Re: TW: Re: I am having a hard time

Yeah okay, that's fair enough. It sucks when you really need to get in contact with someone and they're so busy! Hopefully he'll be able to give you some guidance when you do end up seeing him. And I hope the call on Tuesday goes as smooth as possible for you too.

 

I'm sorry for upsetting you, that wasn't my intention at all. I can just hear your frustration and wanted to try and help but I can tell I've just made thimgs worse for you so I'm sorry. I won't try and encourage it again, cause like you said I don't understand. I guess at the end of the day none of us really understand eachother or whats truly going on inside eachothers heads. It's a scary thing really. 

 

I'm sorry again for upsetting you, and I really do hope next week works out for you and some sort of supports are able to be put in place that you find helpful. 

Re: TW: Re: I am having a hard time

@MB95  I want you to know I am not mad at you and I don’t hate you or have bad feelings towards you. I was hurt by what you said but it was mostly because I have been told things along those lines and worse by many professionals and I guess it brought back a lot of nasty feelings although I know that wasn’t your intent. It is weird on here we know people on one level but at another we know nothing about them or their lives and I guess that is probably best in many ways but at times it can make it hard to give any kind of advice because we end up having to work around a lot of gaps and holes we didn’t even know we existed. 

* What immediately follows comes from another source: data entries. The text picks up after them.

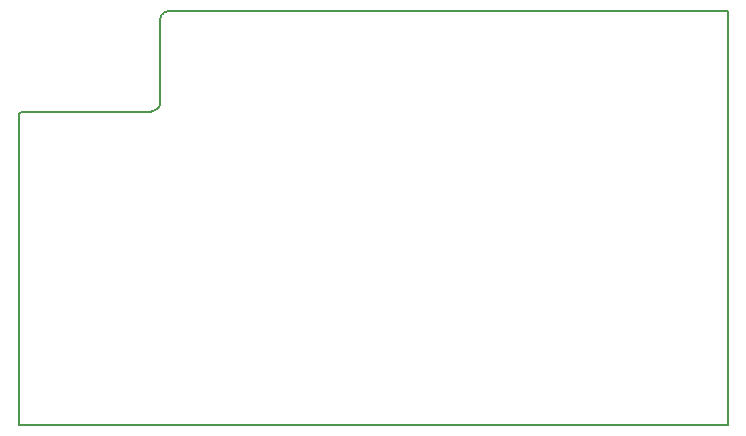
<source format=gko>
G04*
G04 #@! TF.GenerationSoftware,Altium Limited,Altium Designer,18.0.12 (696)*
G04*
G04 Layer_Color=16711935*
%FSLAX44Y44*%
%MOMM*%
G71*
G01*
G75*
%ADD20C,0.1520*%
D20*
Y261586D01*
Y0D02*
X600202D01*
Y350012D01*
X129000D02*
X600202D01*
X126828Y350000D02*
X129000Y350012D01*
X126156Y350000D02*
X126828Y350000D01*
X124837Y349738D02*
X126156Y350000D01*
X123594Y349223D02*
X124837Y349738D01*
X122476Y348475D02*
X123594Y349223D01*
X122000Y348000D02*
X122476Y348475D01*
X121524Y347524D02*
X122000Y348000D01*
X120777Y346406D02*
X121524Y347524D01*
X120262Y345163D02*
X120777Y346406D01*
X120000Y343844D02*
X120262Y345163D01*
X120000Y343172D02*
Y343844D01*
X120000Y274828D02*
X120000Y343172D01*
X120000Y274828D02*
X120053Y273918D01*
X119892Y272102D02*
X120053Y273918D01*
X119380Y270353D02*
X119892Y272102D01*
X118536Y268738D02*
X119380Y270353D01*
X118000Y268000D02*
X118536Y268738D01*
X117184Y267300D02*
X118000Y268000D01*
X115368Y266155D02*
X117184Y267300D01*
X113363Y265387D02*
X115368Y266155D01*
X111246Y265024D02*
X113363Y265387D01*
X110172Y265000D02*
X111246Y265024D01*
X3414Y265000D02*
X110172D01*
X3078Y265000D02*
X3414Y265000D01*
X2418Y264869D02*
X3078Y265000D01*
X1797Y264611D02*
X2418Y264869D01*
X1238Y264238D02*
X1797Y264611D01*
X1000Y264000D02*
X1238Y264238D01*
X762Y263762D02*
X1000Y264000D01*
X389Y263203D02*
X762Y263762D01*
X131Y262582D02*
X389Y263203D01*
X0Y261922D02*
X131Y262582D01*
X0Y261586D02*
Y261922D01*
M02*

</source>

Re: TW: Re: I am having a hard time

It's all good! I'm not upset, just feel terrible I made things worse. I'm sorry I brought up past feelings for you and I'm sorry there's nothing I can do to help. I really wish there was cause you don't deserve the daily struggles you're dealing with. I do wish someone could just take it all away from you cause I always hear the distress in your messages and really feel for you. 

 

Let us know how Tuesday goes! 

Re: TW: Re: I am having a hard time

Aw @Eden1717 I have seen your efforts, especially over the past few months. You've made calls, written notes, used helplines and tried to engage with a health system that you haven't had good experiences with. To say that is frustrating is a complete understatement. 

 

You pointed something out that I think about alllll the time. That it's a weird space on the forums. We know all these things deep and personal things about each other but don't always know what advice will work best. You are totally right in saying that. Even though we might not always get the advice right, you are genuinely cared for here. 

Re: TW: Re: I am having a hard time

Hey @Eden1717 

 

I just wanted to say I am truly sorry you have been feeling so overwhelmed and anxious and frustrated recently, times have been tough for you and it must be really difficult that the people you are speaking to aren't understanding you and listening properly. I can hear it in your posts.
I truly hope your phone call with the psychiatrist goes smoothly, and that perhaps they are able to provide some help that works and helps you.